Comment s’oriente-t-on aujourd’hui ?

Jamais les salons n’auront autant fait le plein ! L’Etudiant et Studyrama publient cette année chacun des images de foules inédites dans les allées de leurs salons d’orientation postbac. Dans une étude sur l’orientation postbac qu’elle vient de publier la Fesic (Fédération des établissements d’enseignement supérieur d’intérêt collectif) montre que 50% des élèves de terminale s’y sont rendus en 2024 ! Certes ce sont les sites Internet des établissements qui restent leur moyen d’information numéro 1 (70% des élèves les ont consultés) devant Parcoursup (62%) mais ils se placent très loin devant les influenceurs et les réseaux sociaux que seulement 4% des élèves disent utiliser pour leur orientation. Deux autres études viennent d’être publiées sur le même thème : celles du site Tonavenir, premier réseau national de conseil en orientation scolaire personnalisé qui accompagne collégiens, lycéens et étudiants dans leurs choix d’orientation, et du site Diplomeo.

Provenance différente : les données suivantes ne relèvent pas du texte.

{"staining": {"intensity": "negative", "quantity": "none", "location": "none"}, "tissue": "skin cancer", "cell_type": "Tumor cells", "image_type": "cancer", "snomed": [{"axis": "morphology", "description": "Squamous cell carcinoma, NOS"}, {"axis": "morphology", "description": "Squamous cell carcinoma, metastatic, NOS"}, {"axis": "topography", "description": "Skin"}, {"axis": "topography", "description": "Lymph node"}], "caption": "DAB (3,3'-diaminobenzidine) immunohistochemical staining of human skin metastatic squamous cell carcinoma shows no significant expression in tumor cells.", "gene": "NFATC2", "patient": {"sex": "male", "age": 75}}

Quelles sources d’informations ? Les conseillers d’orientation sont rarement consultés – et jamais de manière prioritaire – tant ils souffrent d’a priori négatifs et d’une « réputation tenace d’inutilité via le bouche-à-oreille entre lycéens ». Les lycéens interrogés ont même parfois la conviction que leurs conseils « peuvent manquer de pertinence, voire être contre-productifs » et risquent « d’aiguiller les lycéens vers des filières sans rapport avec leurs compétences ou leurs aspiration ». Quant aux professeurs, s’ils « sont en posture d’écoute, ils n’ont pas de rôle de conseil ou d’aide par rapport aux vœux sur Parcoursup ». Globalement les sources d’information trop « top down » sont « mises de côté au profit d’une information plus interactive qui permet de mieux appréhender la réalité post Bac » conclut l’étude.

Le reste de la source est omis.